Michael Harris II (23) celebrates with Atlanta Braves teammates after hitting a home run against the Washington Nationals.

Atlanta's very own

The team’s top prospect debuted on May 28 and was handed the keys to center field, the greater significance perhaps that slugger Marcell Ozuna’s metal glove could be retired in left.

Harris’ offense hasn’t hurt, either: In 17 games, he’s now slashing .317/.338/.540.

"To see that bat speed and strength," Snitker said after two nights of seeing balls struck by Harris to the opposite field go out, "is impressive. He’s done a fine job of competing here."

Harris has impressed with his range in center, does not hesitate at taking charge over more experienced players at his flanks and enjoys the bounty of hitting in the nine hole, one spot above perennial MVP candidate Ronald Acuña Jr. It’s all enough to make Harris stop for a moment and ponder that last October, he was watching the team’s NLCS conquest of the Dodgers from the Truist Park seats.

Harris grew up in Stockbridge, about 20 miles south of Atlanta. You could say he was prepared for this moment.

"It’s kind of crazy because even when I’m on the field, I’ve thought about last year, I was in the stands, watching the playoff games against the Dodgers," says Harris, who turned 21 in March. "Just being here this early in the season, after the team won the World Series last year, it’s really surreal and it’s big for me.

"Being from Atlanta, it’s good for me to put on for my city."

Meanwhile, it’s been six weeks since Acuña made his season debut after a nine-month absence due to a torn ACL. Until he appeared on the victory stage after Game 6 of the World Series, it was easy to forget the Braves proceeded to win a championship after his knee injury ended an MVP-caliber season in July.

A flurry of outfield trades followed, Joc Pederson donned a set of pearls, and you know the rest.

Yet the post-Acuña lessons of 2021 took on greater resonance Monday night, when Ozzie Albies swung awkwardly at an inside pitch and suffered a foot fracture, sidelining him for at least two months.

It was a stunner, in the sense that Albies played at least 156 games each of the past three full seasons, part of an infield that takes fewer days off than an HVAC repairman in summer.

And no big deal, in that this group somehow got better after losing Acuña, shrugged and won a World Series.

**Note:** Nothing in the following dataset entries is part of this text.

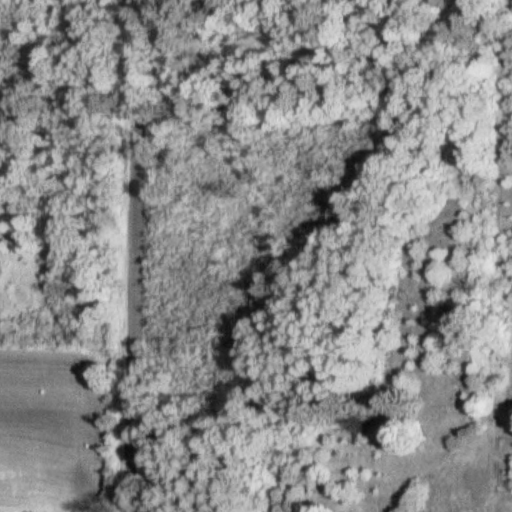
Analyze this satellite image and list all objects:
road: (137, 256)
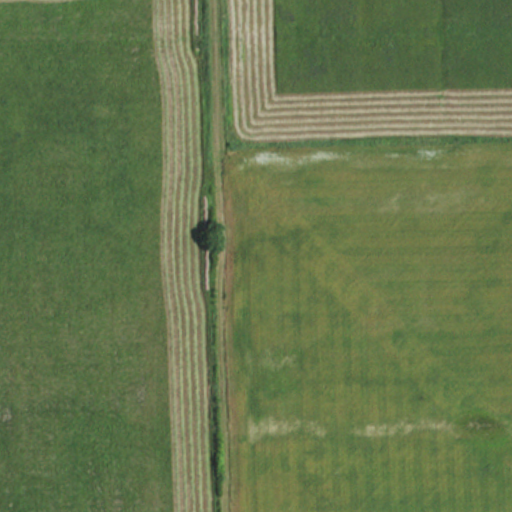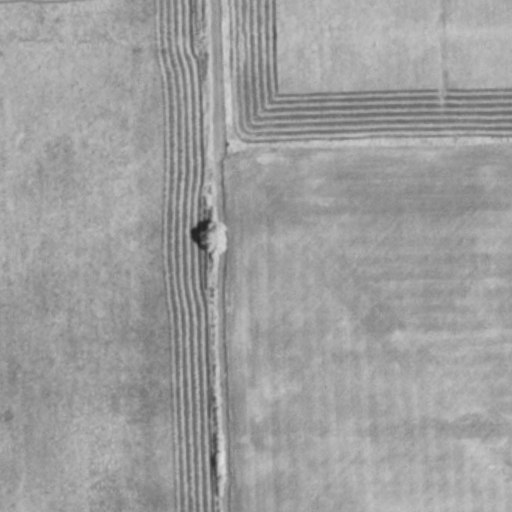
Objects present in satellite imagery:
building: (238, 165)
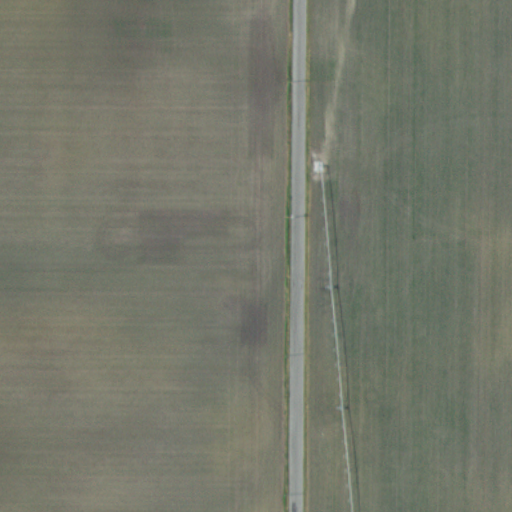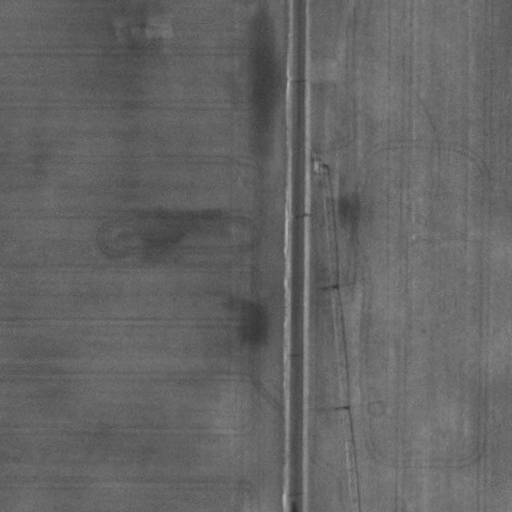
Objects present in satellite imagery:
road: (304, 256)
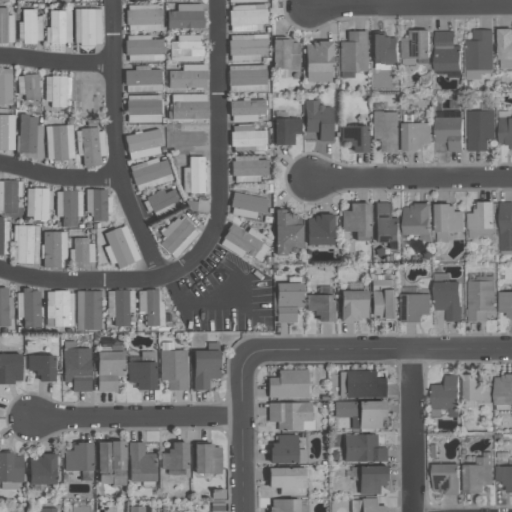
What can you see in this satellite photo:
building: (6, 1)
building: (245, 1)
road: (411, 7)
building: (185, 17)
building: (143, 18)
building: (246, 18)
building: (5, 27)
building: (29, 27)
building: (86, 27)
building: (58, 28)
building: (417, 44)
building: (186, 48)
building: (245, 48)
building: (505, 48)
building: (142, 49)
building: (353, 52)
building: (385, 52)
building: (448, 52)
building: (480, 54)
building: (284, 58)
road: (57, 62)
building: (317, 62)
building: (187, 77)
building: (246, 78)
building: (141, 80)
building: (5, 86)
building: (28, 87)
building: (56, 91)
building: (85, 97)
building: (187, 106)
building: (142, 109)
building: (245, 110)
building: (317, 120)
building: (505, 127)
building: (385, 129)
building: (450, 129)
building: (481, 129)
building: (285, 131)
building: (6, 132)
building: (417, 135)
building: (29, 138)
building: (187, 138)
building: (354, 138)
building: (247, 140)
road: (117, 142)
building: (58, 143)
building: (142, 144)
building: (90, 146)
building: (247, 169)
building: (150, 174)
road: (58, 175)
building: (193, 176)
road: (412, 179)
building: (9, 196)
building: (37, 203)
building: (97, 204)
building: (159, 204)
building: (246, 206)
building: (68, 207)
building: (449, 218)
building: (417, 219)
building: (356, 221)
building: (483, 221)
building: (387, 225)
building: (506, 227)
building: (319, 230)
road: (211, 231)
building: (286, 233)
building: (3, 236)
building: (177, 236)
building: (244, 242)
building: (25, 244)
building: (119, 247)
building: (53, 250)
building: (80, 253)
building: (384, 298)
building: (449, 299)
building: (481, 299)
building: (287, 300)
building: (506, 302)
building: (353, 306)
building: (28, 307)
building: (119, 307)
building: (150, 307)
building: (320, 307)
building: (416, 307)
building: (4, 308)
building: (58, 309)
building: (87, 310)
road: (377, 350)
building: (41, 367)
building: (76, 367)
building: (172, 367)
building: (10, 368)
building: (204, 368)
building: (108, 370)
building: (141, 371)
building: (288, 384)
building: (360, 384)
building: (477, 388)
building: (503, 391)
building: (361, 413)
building: (290, 416)
road: (138, 420)
road: (241, 431)
road: (412, 431)
building: (362, 449)
building: (286, 450)
building: (174, 459)
building: (207, 459)
building: (78, 460)
building: (110, 463)
building: (139, 464)
building: (41, 469)
building: (479, 473)
building: (447, 478)
building: (371, 479)
building: (286, 481)
building: (370, 505)
building: (284, 506)
building: (46, 510)
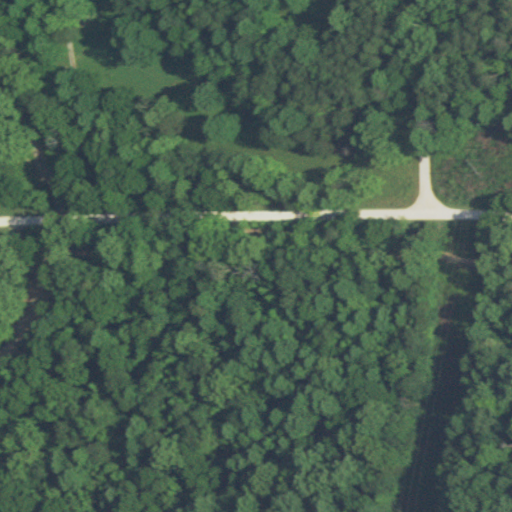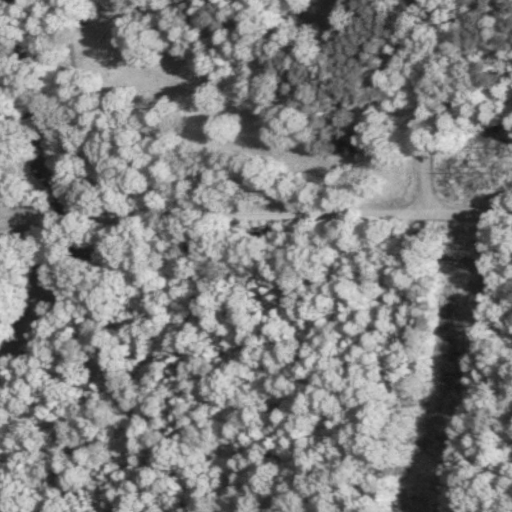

Orlando Arcia was the second baseman Tuesday – and most days, going forward – and he merely homered, singled and hit a sacrifice fly.

No big deal.

"This guy was a dude for a while," Snitker says, recalling Arcia’s playoff exploits in Milwaukee.

Good vibes only

Impressive as it is, this winning streak can only fold into the context of this season. It’s great that they’ve outscored opponents 93-39 since the calendar flipped to June. Less impressive that the wallopings came at the expense of the sub-.500 Diamondbacks, Rockies, A’s, Pirates and Nationals, who fed two rookies making their major league debut to the ravenous Braves on Tuesday.

The result was predictable. Less certain – and ultimately more important – will be the outcome in 15 games remaining against the Mets, including nine in August.

The Braves aren’t about to fear what’s lurking.

"The first handful of weeks we weren’t playing the way we thought we should be," says d’Arnaud. "For it to come together now is great to see. We figured at some point it would come. No one is stressed out.

"That’s the biggest thing we learned last year – anything can happen at any point in the season. Just keep riding it out."